19.24 Example: Parsing a Comprehension

Source:

squares = [x * x for x in values if x > 0]

AST shape:

Assign
    target: Name "squares", Store
    value:
        ListComp
            element:
                BinOp
                    Name "x"
                    Mult
                    Name "x"
            generators:
                comprehension
                    target: Name "x", Store
                    iter: Name "values", Load
                    ifs:
                        Compare
                            Name "x"
                            Gt
                            Constant 0

Comprehensions are expression syntax, but they contain assignment-like targets and nested clauses.

The parser must distinguish:

[x * x for x in values]

from a list literal:

[x * x, y]

Both begin with [ and an expression. The token sequence after the first expression determines which structure the parser builds.

19.25 Parser Boundaries

The parser does not execute code.

It does not call functions:

f()

It only builds a call node.

It does not import modules:

import os

It only builds an import node.

It does not resolve names:

x + y

It only builds name and binary operation nodes.
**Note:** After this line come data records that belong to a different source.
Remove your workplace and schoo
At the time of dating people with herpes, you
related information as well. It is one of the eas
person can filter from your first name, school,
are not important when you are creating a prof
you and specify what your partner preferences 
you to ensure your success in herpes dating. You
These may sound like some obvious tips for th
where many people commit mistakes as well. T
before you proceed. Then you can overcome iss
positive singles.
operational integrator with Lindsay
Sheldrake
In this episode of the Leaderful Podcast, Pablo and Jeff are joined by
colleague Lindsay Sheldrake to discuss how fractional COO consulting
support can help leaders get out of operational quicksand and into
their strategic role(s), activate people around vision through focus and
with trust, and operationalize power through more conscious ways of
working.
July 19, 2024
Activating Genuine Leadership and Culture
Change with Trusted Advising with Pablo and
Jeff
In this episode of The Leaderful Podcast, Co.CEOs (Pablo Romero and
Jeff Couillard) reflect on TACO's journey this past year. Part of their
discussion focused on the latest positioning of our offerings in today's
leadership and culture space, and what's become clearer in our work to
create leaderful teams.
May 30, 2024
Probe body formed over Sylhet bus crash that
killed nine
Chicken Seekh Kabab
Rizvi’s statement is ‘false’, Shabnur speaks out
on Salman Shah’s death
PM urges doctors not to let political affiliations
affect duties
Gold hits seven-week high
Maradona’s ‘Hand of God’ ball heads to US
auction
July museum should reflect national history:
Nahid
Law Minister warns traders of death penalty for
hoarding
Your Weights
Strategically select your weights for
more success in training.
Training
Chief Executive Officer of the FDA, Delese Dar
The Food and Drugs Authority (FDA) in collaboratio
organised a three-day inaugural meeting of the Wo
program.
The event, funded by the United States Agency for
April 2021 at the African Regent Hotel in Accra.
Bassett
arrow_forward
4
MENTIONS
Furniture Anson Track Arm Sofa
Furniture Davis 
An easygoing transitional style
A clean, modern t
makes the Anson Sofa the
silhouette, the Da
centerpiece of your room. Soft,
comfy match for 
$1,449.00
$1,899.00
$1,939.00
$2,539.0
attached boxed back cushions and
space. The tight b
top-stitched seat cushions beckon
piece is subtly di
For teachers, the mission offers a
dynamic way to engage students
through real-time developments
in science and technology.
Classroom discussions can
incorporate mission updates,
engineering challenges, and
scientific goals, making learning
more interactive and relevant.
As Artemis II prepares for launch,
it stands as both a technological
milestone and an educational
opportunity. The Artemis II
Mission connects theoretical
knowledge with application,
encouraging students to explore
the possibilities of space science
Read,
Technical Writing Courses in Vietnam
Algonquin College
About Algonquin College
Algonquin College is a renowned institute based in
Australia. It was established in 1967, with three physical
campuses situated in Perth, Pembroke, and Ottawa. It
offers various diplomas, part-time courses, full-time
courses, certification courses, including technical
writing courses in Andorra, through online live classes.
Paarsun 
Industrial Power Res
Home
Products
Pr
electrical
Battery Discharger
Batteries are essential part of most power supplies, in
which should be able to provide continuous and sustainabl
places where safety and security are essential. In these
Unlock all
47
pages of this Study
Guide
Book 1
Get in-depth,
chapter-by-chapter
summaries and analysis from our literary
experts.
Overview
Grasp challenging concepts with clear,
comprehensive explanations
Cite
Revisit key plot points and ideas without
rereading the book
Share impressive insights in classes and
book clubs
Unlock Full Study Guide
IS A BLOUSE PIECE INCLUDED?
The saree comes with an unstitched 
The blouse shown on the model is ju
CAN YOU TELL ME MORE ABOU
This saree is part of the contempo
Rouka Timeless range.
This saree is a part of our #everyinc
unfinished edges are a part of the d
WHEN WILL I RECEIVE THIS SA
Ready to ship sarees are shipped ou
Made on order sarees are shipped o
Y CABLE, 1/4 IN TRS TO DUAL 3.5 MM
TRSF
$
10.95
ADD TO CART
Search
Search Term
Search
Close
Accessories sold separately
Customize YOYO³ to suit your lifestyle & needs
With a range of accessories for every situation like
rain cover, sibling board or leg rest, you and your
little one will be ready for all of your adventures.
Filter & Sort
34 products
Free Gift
It does not evaluate constants beyond what the AST layer represents.

The parser’s job is structural. Later phases assign scope, generate bytecode, and execute operations.

19.26 Minimal Mental Model

Use this model:

The tokenizer emits a flat stream of tokens.
The parser matches that stream against Python grammar.
CPython’s modern parser is PEG-based.
Grammar alternatives are ordered.
The parser builds an AST.
The AST records statements, expressions, contexts, and source locations.
Syntax errors are raised when the token stream cannot form valid grammar.
Some validity checks happen after parsing.

Parsing is where source text first becomes tree-shaped. Everything after this stage works with structure rather than raw token order.